New products aim to eliminate that telltale howl caused by annoying wolf tones

By 1974, when the grey wolf became one of the first animals to be protected under the then year-old Federal Endangered Species Act, the predator had been hunted almost to extinction. But it became apparent that the wolf must be saved—not in spite of being a predator, but for that very reason. As feared and reviled as it might be, the wolf serves an indispensable role in preserving the balance of the overall ecosystem; to preserve the balance, mankind must learn to accommodate the wolf, rather than the other way around.

It’s the same with the wolf on your instrument—the predator that eats notes and howls at its own pleasure, regardless of how it might interfere with your music making. But its presence is as much a bellwether of the health of your instrument as its four-footed brother is of the larger world we live in. You, too, must learn to accommodate it, and luckily for you, there are some handy little gadgets that have been invented in recent years to make the task possible.

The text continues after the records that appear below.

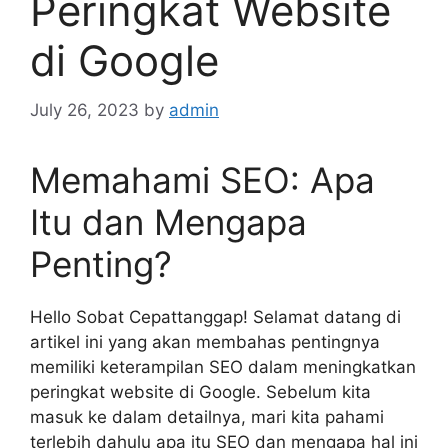
Peringkat Website
di Google
July 26, 2023
by
admin
Memahami SEO: Apa
Itu dan Mengapa
Penting?
Hello Sobat Cepattanggap! Selamat datang di
artikel ini yang akan membahas pentingnya
memiliki keterampilan SEO dalam meningkatkan
peringkat website di Google. Sebelum kita
masuk ke dalam detailnya, mari kita pahami
terlebih dahulu apa itu SEO dan mengapa hal ini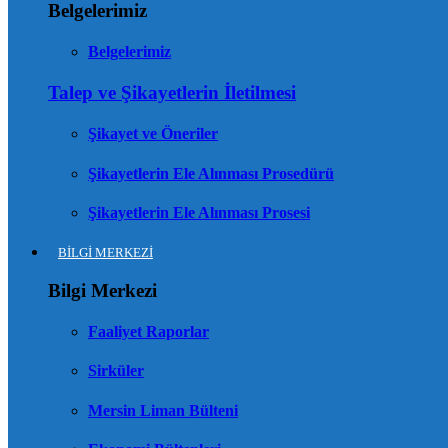
Belgelerimiz
Belgelerimiz
Talep ve Şikayetlerin İletilmesi
Şikayet ve Öneriler
Şikayetlerin Ele Alınması Prosedürü
Şikayetlerin Ele Alınması Prosesi
BİLGİ MERKEZİ
Bilgi Merkezi
Faaliyet Raporlar
Sirküler
Mersin Liman Bülteni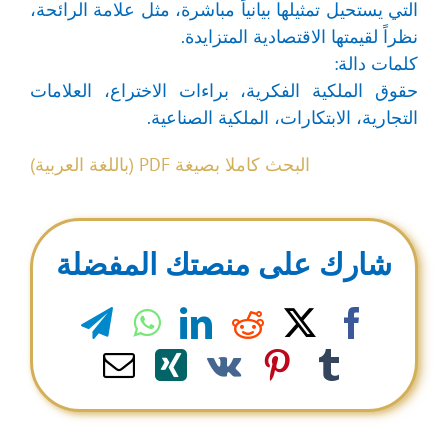
التي يستحيل تمثيلها بيانياً مباشرة، مثل علامة الرائحة،
نظراً لقيمتها الاقتصادية المتزايدة.
كلمات دالة:
حقوق الملكية الفكرية، براءات الاختراع، العلامات
التجارية، الابتكارات، الملكية الصناعية.
البحث كاملا بصيغة PDF (باللغة العربية)
شارك على منصتك المفضلة
legram
WhatsApp
LinkedIn
Reddit
Facebook
X
Email
Xing
Pinterest
Vk
Tumblr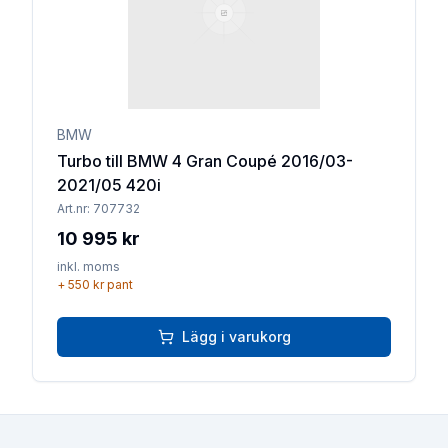
BMW
Turbo till BMW 4 Gran Coupé 2016/03-
2021/05 420i
Art.nr:
707732
10 995 kr
inkl. moms
+
550 kr
pant
Lägg i varukorg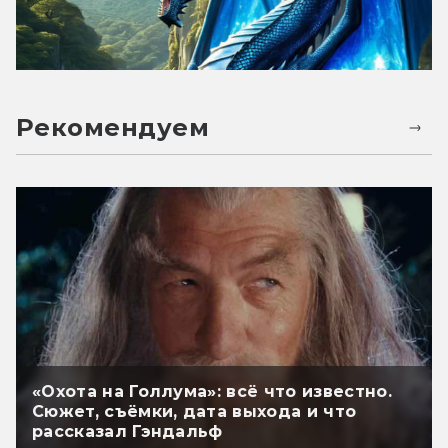
Рекомендуем
«Охота на Голлума»: всё что известно.
Сюжет, съёмки, дата выхода и что
рассказал Гэндальф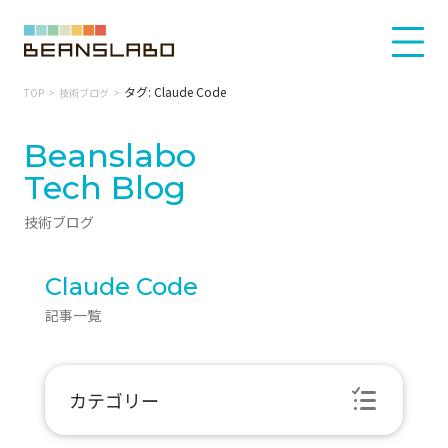
タグ: Claude Code
TOP
技術ブログ
Beanslabo
Tech Blog
技術ブログ
Claude Code
記事一覧
カテゴリー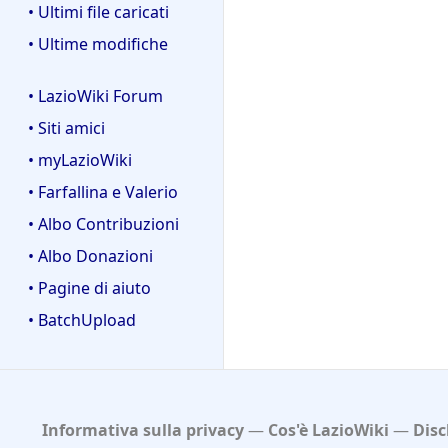
• Ultimi file caricati
• Ultime modifiche
• LazioWiki Forum
• Siti amici
• myLazioWiki
• Farfallina e Valerio
• Albo Contribuzioni
• Albo Donazioni
• Pagine di aiuto
• BatchUpload
Informativa sulla privacy
Cos'è LazioWiki
Disc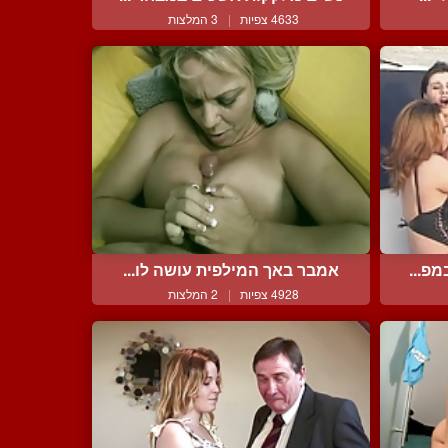
4633 צפיות
|
3 המלצות
פ...
אמבר באך המילפית עושה לו...
4928 צפיות
|
2 המלצות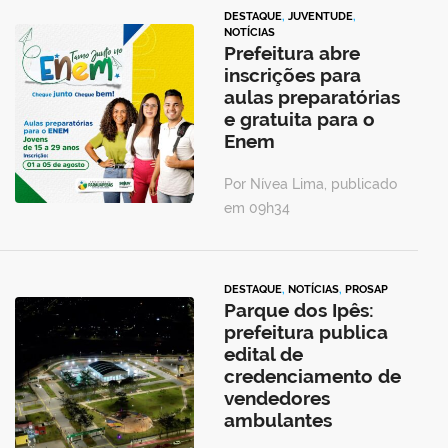
DESTAQUE
,
JUVENTUDE
,
NOTÍCIAS
Prefeitura abre
inscrições para
aulas preparatórias
e gratuita para o
Enem
Por Nívea Lima, publicado
em 09h34
DESTAQUE
,
NOTÍCIAS
,
PROSAP
Parque dos Ipês:
prefeitura publica
edital de
credenciamento de
vendedores
ambulantes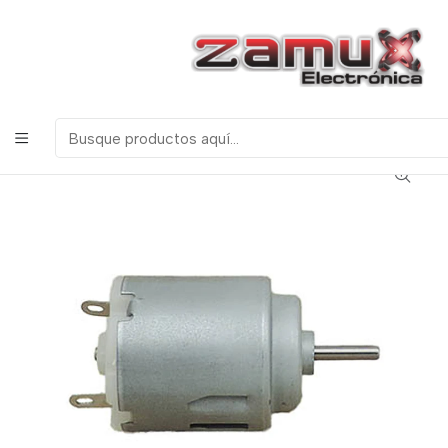
¡Bienvenidos a Zamux Electrónica!
COMPONENTES
ELECTRONICOS, ROBOTICA & TECNOLOGIA
Inicio
Productos
Motores y Servomotores
Motores Dc
MOTOR DC MEDIANO 9V A 12V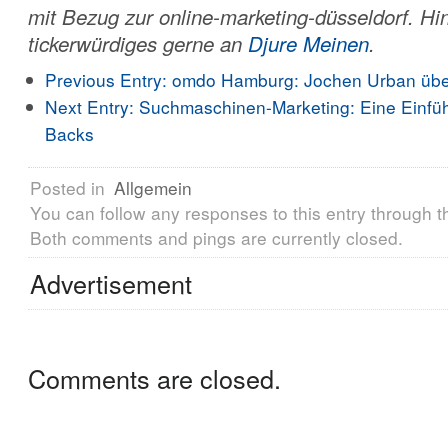
mit Bezug zur online-marketing-düsseldorf. Hi
tickerwürdiges gerne an
Djure Meinen
.
Previous Entry:
omdo Hamburg: Jochen Urban übe
Next Entry:
Suchmaschinen-Marketing: Eine Einfü
Backs
Posted in
Allgemein
You can follow any responses to this entry through 
Both comments and pings are currently closed.
Advertisement
Comments are closed.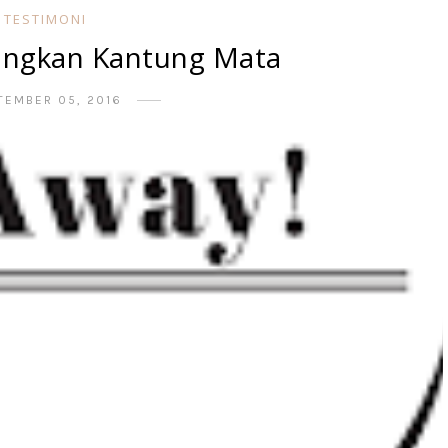
TESTIMONI
ilangkan Kantung Mata
TEMBER 05, 2016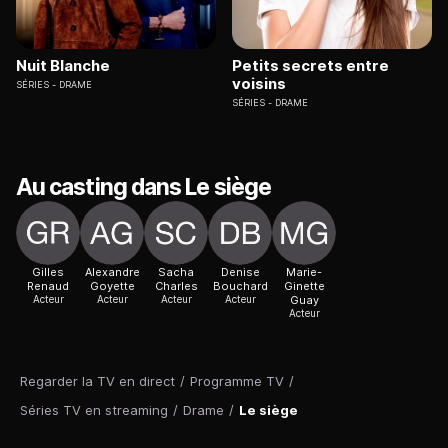
Nuit Blanche
Petits secrets entre
voisins
SÉRIES
DRAME
SÉRIES
DRAME
Au casting dans Le siège
Gilles
Alexandre
Sacha
Denise
Marie-
Renaud
Goyette
Charles
Bouchard
Ginette
Acteur
Acteur
Acteur
Acteur
Guay
Acteur
Regarder la TV en direct
/
Programme TV
/
Séries TV en streaming
/
Drame
/
Le siège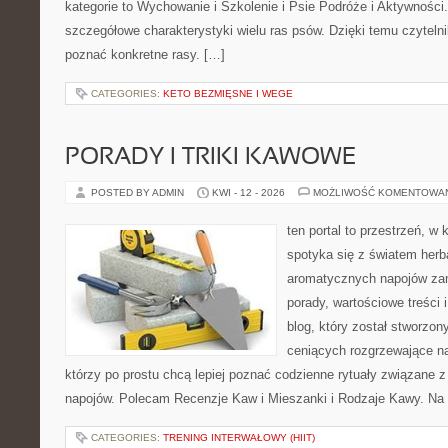
kategorie to Wychowanie i Szkolenie i Psie Podróże i Aktywności
szczegółowe charakterystyki wielu ras psów. Dzięki temu czyteln
poznać konkretne rasy. […]
CATEGORIES:
KETO BEZMIĘSNE I WEGE
PORADY I TRIKI KAWOWE
POSTED BY ADMIN
KWI - 12 - 2026
MOŻLIWOŚĆ KOMENTOWA
ten portal to przestrzeń, w
spotyka się z światem herb
aromatycznych napojów zam
porady, wartościowe treści 
blog, który został stworzon
ceniących rozgrzewające na
którzy po prostu chcą lepiej poznać codzienne rytuały związane 
napojów. Polecam Recenzje Kaw i Mieszanki i Rodzaje Kawy. Na 
CATEGORIES:
TRENING INTERWAŁOWY (HIIT)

I know it sounds like the weak evasion of a violin maker to say that every instrument has one, but it’s true. It’s a fundamental aspect of the way the box resonates when you bow the string. At a certain point the resonation changes—and that point is the wolf tone. Fine, you say; but I never had that problem with my cheap student instrument, and now I’ve spent all this money—for what? For a horrible note that breaks and howls when I try to play it?

Try These Tools

The fact is that your old instrument had one, but it was latent—the wolf was there, but sound asleep in its lair. The reason your new instrument is so much better than that old battle-axe is that it resonates more—not just in volume, but in all the overtones that make up that rich tone. You hear everything now, but along with all that wonderful sound comes the wolf. Or pack of wolves, actually, because it’s there on the same note in every octave, even though you might notice it only on one certain note. It’s much more apparent in the lower registers—again, because of the way the box resonates.

Violinists are lucky—the wolf tone only ever troubles them high up on the G string, so unless you’re playing Paganini, you’ll probably never come across it. And I’ve never encountered it as a problem on violas, perhaps because it’s an in-between note that you never play. But then there’s the cello. Unluckily for cellists, the wolf tone is loudest in the third position on the G string—most usually an F or F sharp. It used to be that there was not much you could do but squeeze your knees together and plow through. But in recent years acousticians have come up with new devices that temper the wolf enough to make it much less of an intrusion on your life. These work differently from one another, but the basic idea is the same—to absorb the extra energy that causes the uncontrolled wolf tone while damping the rest of the spectrum as little as possible.

One is a nifty little resonator. You’ll have to go to your violin maker to get one because they require professional installation—they’re glued to the inside of the top. Your violin maker will select the one that corresponds with the pitch of your wolf (they come in three different ranges) and then, using beeswax to stick it to the top by the lower end of the bass sound hole, he or she will move it slightly while you saw away on the wolf until the spot is found that most mitigates it. Sometimes it goes away completely. Then a special tool is used to glue it to the exact same place on the inside of the top.

David Bice, at New Harmony Music, has come up with a much more effective version of the old familiar brass tube that you used to see screwed onto the G string between the bridge and tailpiece. His is a simple brass slug with a curved slot that allows you to clip it on the string. He makes them in a variety of weights, from 3 to 13 grams; you want to use the lightest one that works.

Try it on the C string first, and then the G—by moving it ever so slightly, eventually you’ll find a weight and place that works best. Unlike the resonator, which dampens the wolf, these slugs seem to work by moving the wolf to a note you don’t play. But the result is often the same, in taking care of the troublesome wolf, so I would try it first—once the resonator is glued in, it’s the devil to get it out.

A recent innovation called the Rezx is a weight that’s held onto the top by a magnet on the inside. Like the resonator, you move it around until you find the most effective spot for damping the wolf. Made of bright stainless steel, it adds a raffish, downtown touch to your instrument’s look—a nose ring for your cello. But be very careful installing it—if you slip with the magnet, it will clip onto the endpin, if it’s steel.

Try Lowering String Tension

And there’s one more thing you can do: try low-tension strings. That sometimes helps. As for the devices I’ve mentioned, the cure won’t kill your sound but it may come with a cost: some musicians notice a slight damping of the sound overall. If so, it’s a tradeoff, and only you can decide if it’s worth it. Last week, 35 years after the grey wolf was listed as an endangered species, Secretary of the Interior Ken Salazar announced that the reintroduction of the wolf had been a resounding success, and was being removed from the list.

These recent innovations in the violin world should go a long way in allowing you, too, to live in peaceful harmony with your personal wolf.